Task statement: The answer must be a single number: how many lines in the records below contain the word "durch".

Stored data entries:
------------------------------------

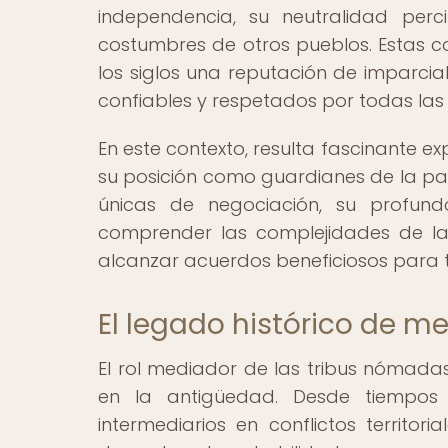
independencia, su neutralidad perc
costumbres de otros pueblos. Estas c
los siglos una reputación de imparcial
confiables y respetados por todas las 
En este contexto, resulta fascinante 
su posición como guardianes de la paz
únicas de negociación, su profun
comprender las complejidades de las r
alcanzar acuerdos beneficiosos para t
El legado histórico de m
El rol mediador de las tribus nómadas
en la antigüedad. Desde tiempo
intermediarios en conflictos territori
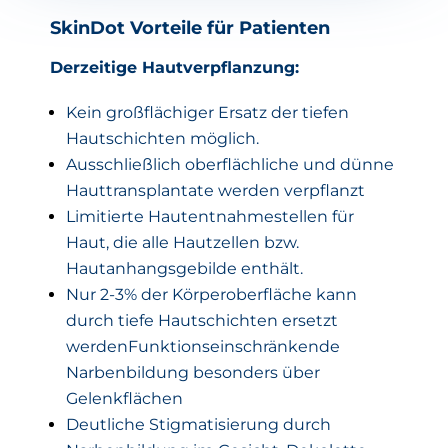
SkinDot Vorteile für Patienten
Derzeitige Hautverpflanzung:
Kein großflächiger Ersatz der tiefen
Hautschichten möglich.
Ausschließlich oberflächliche und dünne
Hauttransplantate werden verpflanzt
Limitierte Hautentnahmestellen für
Haut, die alle Hautzellen bzw.
Hautanhangsgebilde enthält.
Nur 2-3% der Körperoberfläche kann
durch tiefe Hautschichten ersetzt
werden
Funktionseinschränkende
Narbenbildung besonders über
Gelenkflächen
Deutliche Stigmatisierung durch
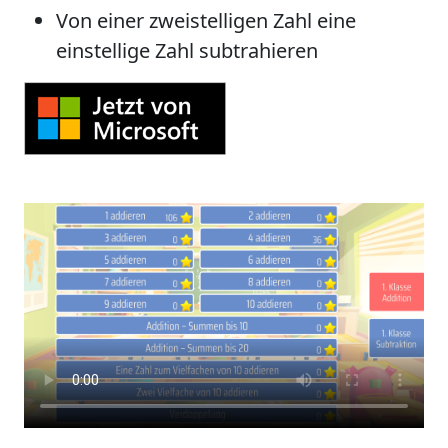
Von einer zweistelligen Zahl eine
einstellige Zahl subtrahieren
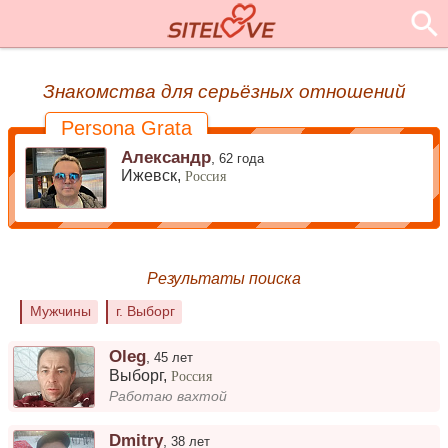
Знакомства для серьёзных отношений
Persona Grata
Александр
,
62 года
Ижевск,
Россия
Результаты поиска
Мужчины
г. Выборг
Oleg
,
45 лет
Выборг
,
Россия
Работаю вахтой
Dmitry
,
38 лет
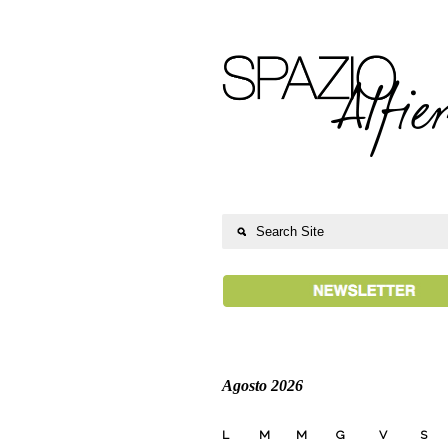
Agosto 2026
L
M
M
G
V
S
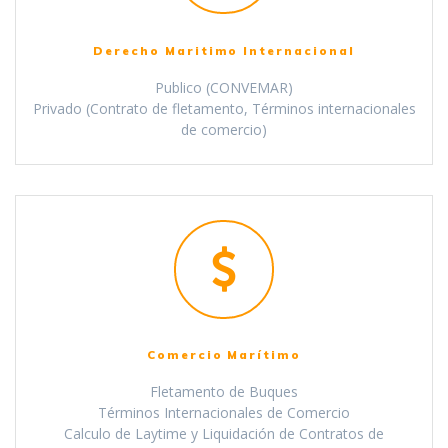
Derecho Maritimo Internacional
Publico (CONVEMAR)
Privado (Contrato de fletamento, Términos internacionales
de comercio)
Comercio Marítimo
Fletamento de Buques
Términos Internacionales de Comercio
Calculo de Laytime y Liquidación de Contratos de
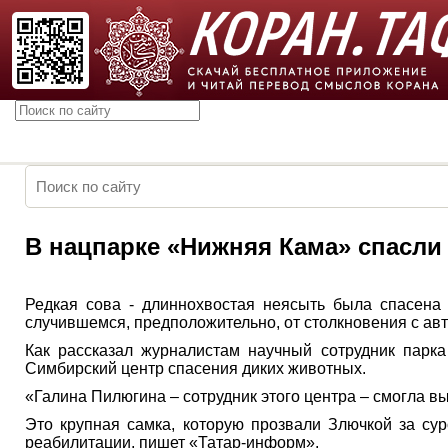
В нацпарке «Нижняя Кама» спасли 
Редкая сова - длиннохвостая неясыть была спасена
случившемся, предположительно, от столкновения с ав
Как рассказал журналистам научный сотрудник парка
Симбирский центр спасения диких животных.
«Галина Пилюгина – сотрудник этого центра – смогла вых
Это крупная самка, которую прозвали Злючкой за сур
реабилитации, пишет «Татар-информ».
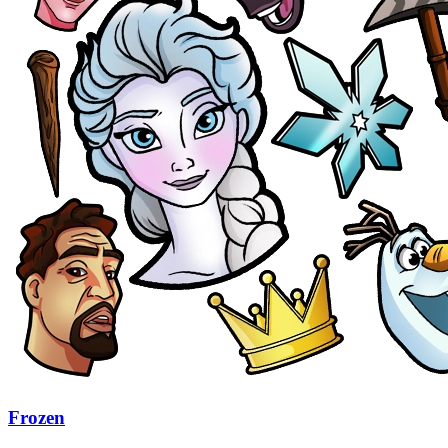
Frozen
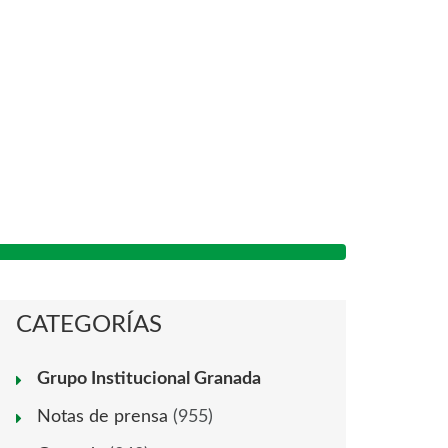
CATEGORÍAS
Grupo Institucional Granada
Notas de prensa
(955)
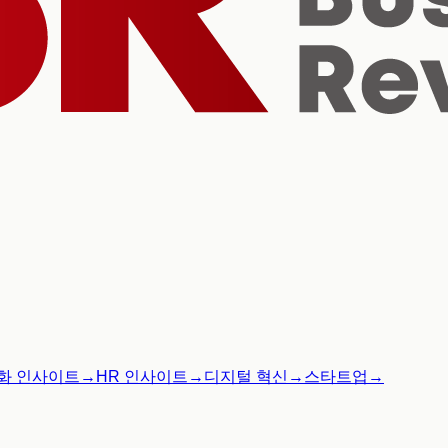
화 인사이트
→
HR 인사이트
→
디지털 혁신
→
스타트업
→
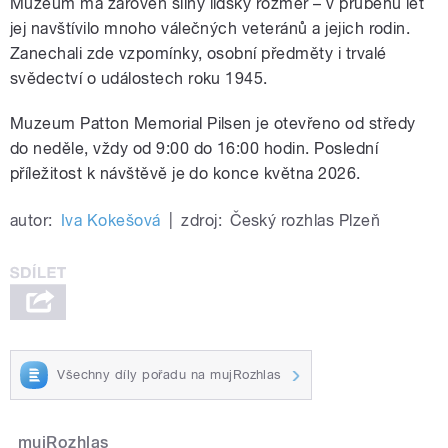
Muzeum má zároveň silný lidský rozměr – v průběhu let
jej navštívilo mnoho válečných veteránů a jejich rodin.
Zanechali zde vzpomínky, osobní předměty i trvalé
svědectví o událostech roku 1945.
Muzeum Patton Memorial Pilsen je otevřeno od středy
do neděle, vždy od 9:00 do 16:00 hodin. Poslední
příležitost k návštěvě je do konce května 2026.
autor:
Iva Kokešová
|
zdroj:
Český rozhlas Plzeň
Všechny díly pořadu na mujRozhlas
mujRozhlas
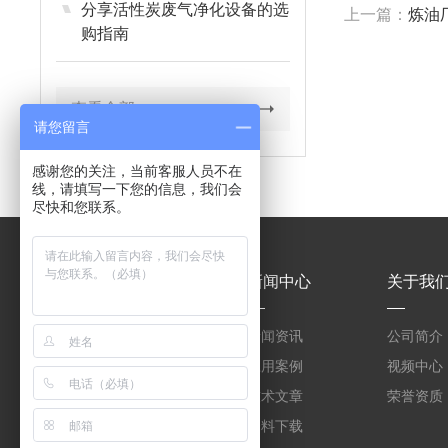
分享活性炭废气净化设备的选
上一篇：
炼油
购指南
查看全部
请您留言
感谢您的关注，当前客服人员不在
线，请填写一下您的信息，我们会
尽快和您联系。
产品中心
新闻中心
关于我
WNQ-FC全自动紫外光
新闻资讯
公司简介
废气净化设备
WNQ-FC紫外光废气净
应用案例
视频中心
化设备定制销售
WNQ-FC供应紫外光废
技术文章
荣誉资质
气净化设备
一体式再生活性炭净化
资料下载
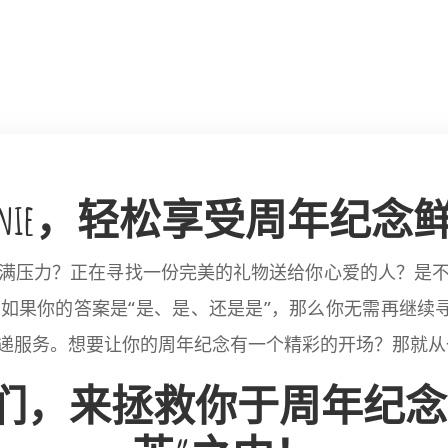
al Beanie，轻松享受周年
满压力？正在寻找一份完美的礼物送给你心爱的人？是
你的答案是“是、是、还是是”，那么你无需再继续寻找，因为 F
递服务。想要让你的周年纪念有一个精彩的开场？那就从
们，来拯救你于周年纪念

------------------------------------

Response to this task: 2